**AUFGABE 1:** Gib die Einträge vom Anfang bis einschließlich der Zeile mit „8: (635, 256)“ noch einmal wieder und tausche dabei „absolute“ gegen „exact“ aus, sonst bleibt alles gleich. Lass die Bilder in deiner Antwort weg.

**ZU PRÜFENDER TEXT:**
━━━━━━━━━━

Die Risikogruppe schlägt zurück
Peter (Pit) Knorr ist eine Frankfurter Satire-Legende. Zwischenzeitlich war es ruhig um ihn geworden. In der Krise feiert er jedoch nun als „Opa Corona“ sein wortgewaltiges Comeback.
Lassen Sie uns über den Tod reden – oder ist das Thema für den Einstieg zu schwierig?
Nein, gar nicht. Wenn man in meinem Alter ist, setzt man sich mit diesem Thema ja ohnehin auf die eine oder andere Art auseinander. Aber als die Corona-Krise anfing und es klar war, dass ich mit meinem Alter und meiner Lungenvorerkrankung so deutlich zur Risikogruppe gehörte, kam natürlich auch bei mir erst einmal eine gewisse Endzeitstimmung auf. Meine Frau hat mir in dieser Zeit sogar verboten, Moped zu fahren – weil mir ja etwas passieren und ich mir dann im Krankenhaus Corona einfangen könnte.

━━━━━━━━━━

**AUFGABE 2:** Gib aus dem Interview die Stelle von „Die Risikogruppe schlägt“ bis einschließlich „Corona einfangen könnte.“ Wort für Wort wieder.

**EINTRÄGE:**
━━━━━━━━━━

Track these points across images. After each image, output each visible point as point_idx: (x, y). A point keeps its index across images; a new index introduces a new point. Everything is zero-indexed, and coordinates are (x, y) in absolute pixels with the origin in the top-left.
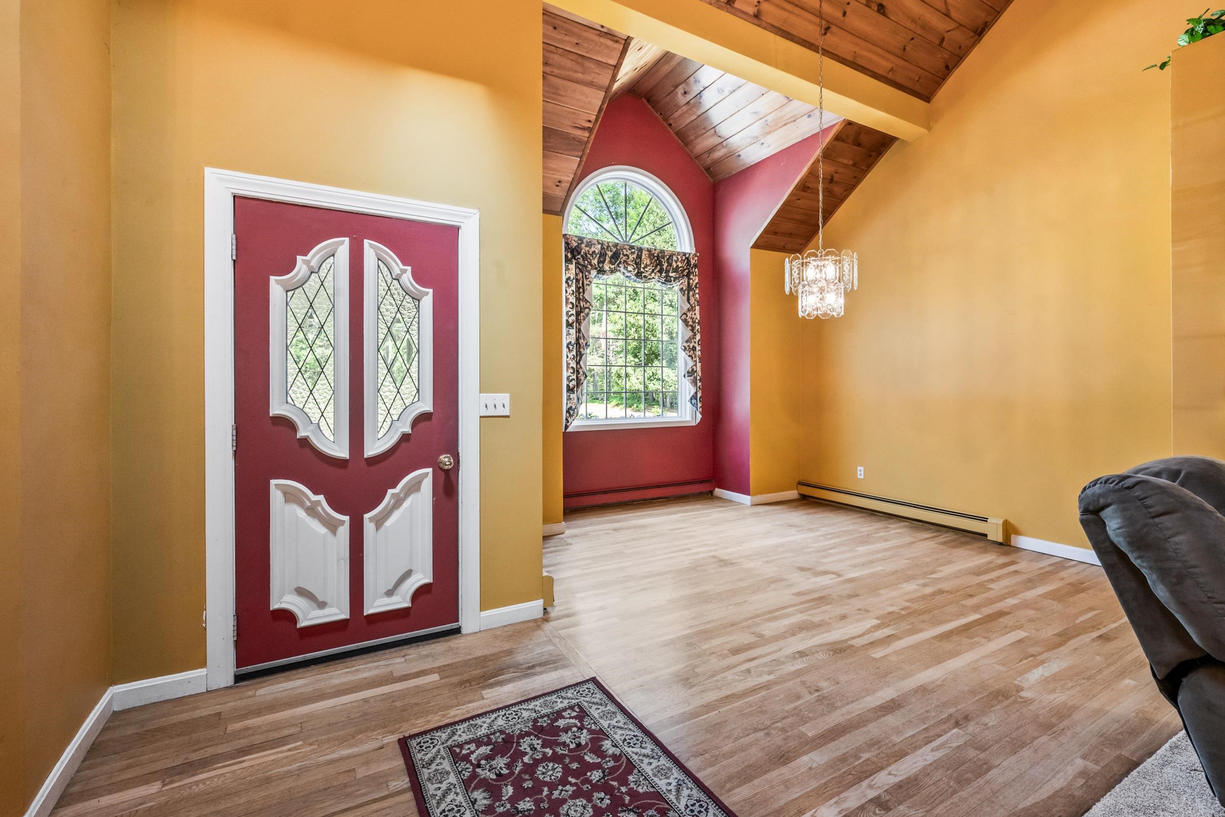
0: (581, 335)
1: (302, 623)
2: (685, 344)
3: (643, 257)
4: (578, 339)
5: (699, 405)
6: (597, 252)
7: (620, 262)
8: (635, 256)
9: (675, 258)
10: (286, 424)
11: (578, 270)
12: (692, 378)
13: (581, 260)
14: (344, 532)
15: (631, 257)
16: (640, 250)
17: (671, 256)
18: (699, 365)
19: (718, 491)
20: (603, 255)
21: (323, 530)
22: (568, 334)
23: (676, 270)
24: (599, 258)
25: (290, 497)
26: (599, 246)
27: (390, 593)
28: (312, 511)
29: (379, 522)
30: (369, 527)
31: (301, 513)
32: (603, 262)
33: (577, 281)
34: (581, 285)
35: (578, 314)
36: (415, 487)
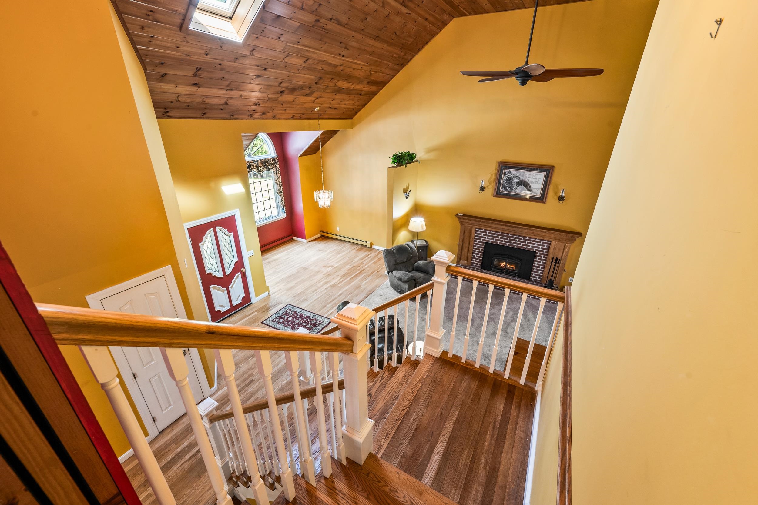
1: (222, 311)
3: (259, 164)
5: (285, 211)
7: (252, 169)
9: (270, 160)
10: (210, 274)
12: (282, 203)
14: (226, 292)
16: (257, 161)
17: (268, 160)
18: (283, 198)
19: (295, 238)
21: (221, 293)
23: (271, 165)
25: (214, 288)
27: (237, 301)
28: (219, 290)
29: (232, 287)
30: (230, 289)
31: (217, 291)
36: (238, 277)
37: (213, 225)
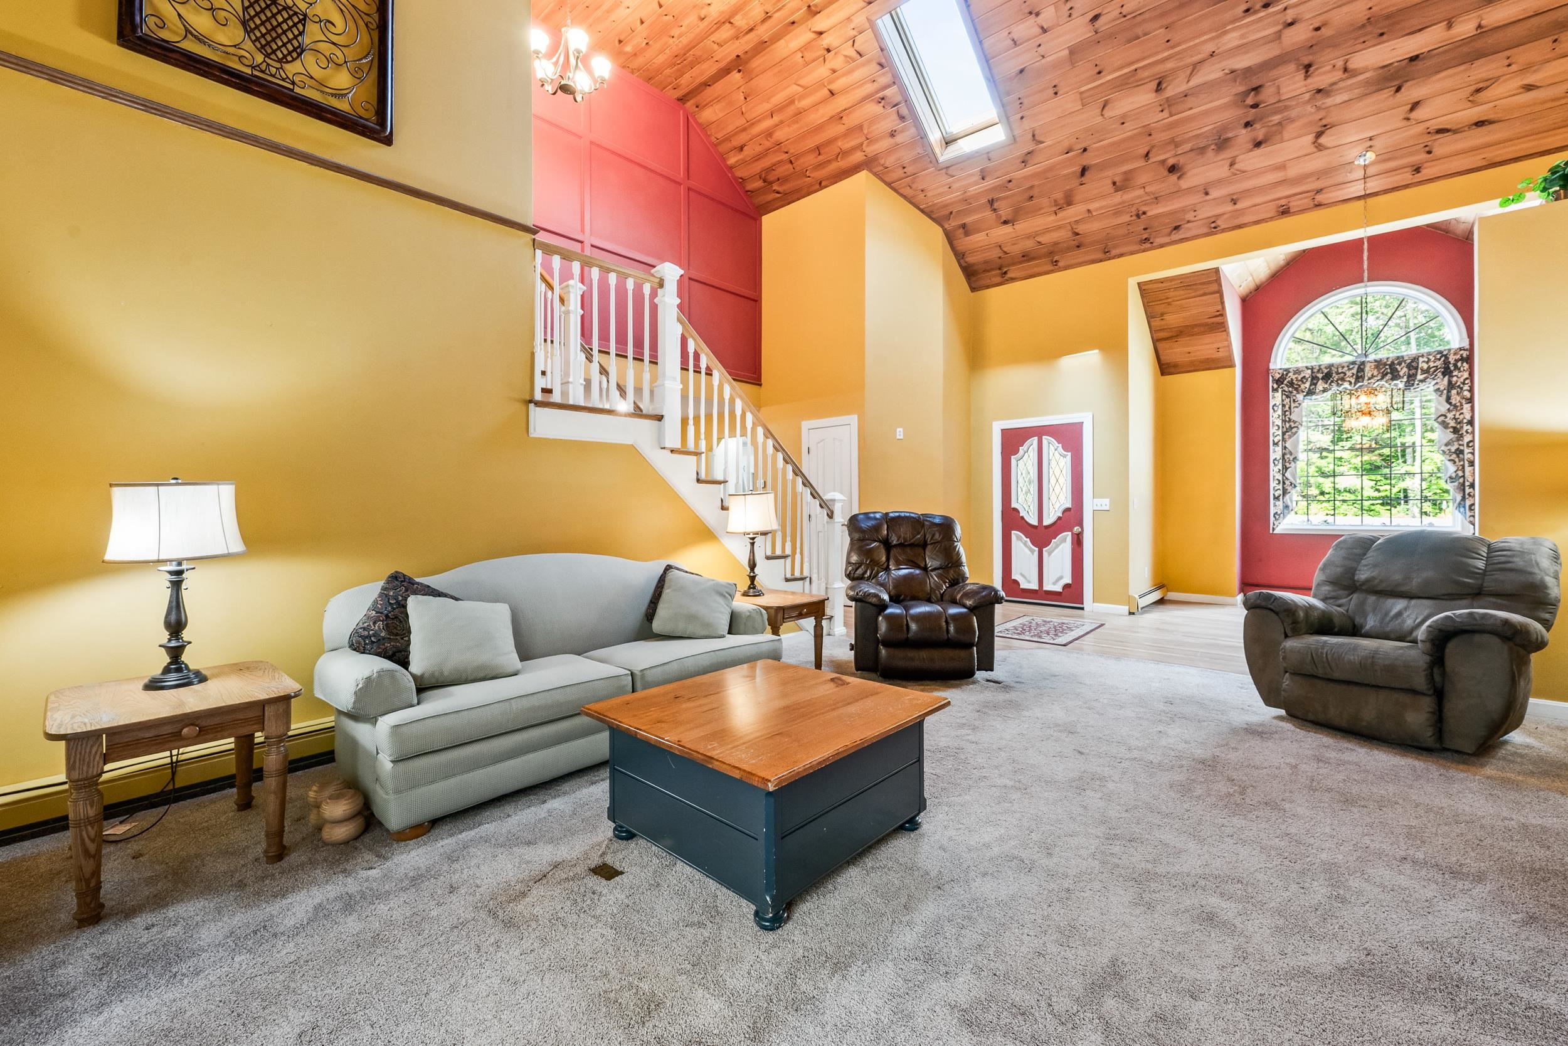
0: (1287, 451)
1: (1022, 586)
2: (1444, 448)
4: (1284, 455)
6: (1307, 376)
7: (1332, 382)
8: (1354, 371)
9: (1423, 360)
10: (1016, 510)
11: (1284, 397)
12: (1456, 484)
13: (1286, 389)
14: (1036, 554)
15: (1349, 373)
17: (1415, 359)
20: (1314, 380)
21: (1029, 553)
22: (1274, 452)
23: (1424, 372)
24: (1312, 380)
25: (1019, 538)
26: (1309, 371)
27: (1054, 583)
28: (1025, 544)
29: (1050, 554)
30: (1045, 554)
31: (1022, 545)
32: (1315, 384)
33: (1284, 406)
34: (1287, 408)
35: (1284, 434)
36: (1064, 540)
37: (1039, 432)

━━━━━━━━━━

**SCHRIFTLICHE LÖSUNG 1:**
Track these points across images. After each image, output each visible point as point_idx: (x, y). A point keeps its index across images; a new index introduces a new point. Everything is zero-indexed, and coordinates are (x, y) in exact pixels with the origin in the top-left.
0: (581, 335)
1: (302, 623)
2: (685, 344)
3: (643, 257)
4: (578, 339)
5: (699, 405)
6: (597, 252)
7: (620, 262)
8: (635, 256)

**SCHRIFTLICHE LÖSUNG 2:**
Die Risikogruppe schlägt zurück
Peter (Pit) Knorr ist eine Frankfurter Satire-Legende. Zwischenzeitlich war es ruhig um ihn geworden. In der Krise feiert er jedoch nun als „Opa Corona“ sein wortgewaltiges Comeback.
Lassen Sie uns über den Tod reden – oder ist das Thema für den Einstieg zu schwierig?
Nein, gar nicht. Wenn man in meinem Alter ist, setzt man sich mit diesem Thema ja ohnehin auf die eine oder andere Art auseinander. Aber als die Corona-Krise anfing und es klar war, dass ich mit meinem Alter und meiner Lungenvorerkrankung so deutlich zur Risikogruppe gehörte, kam natürlich auch bei mir erst einmal eine gewisse Endzeitstimmung auf. Meine Frau hat mir in dieser Zeit sogar verboten, Moped zu fahren – weil mir ja etwas passieren und ich mir dann im Krankenhaus Corona einfangen könnte.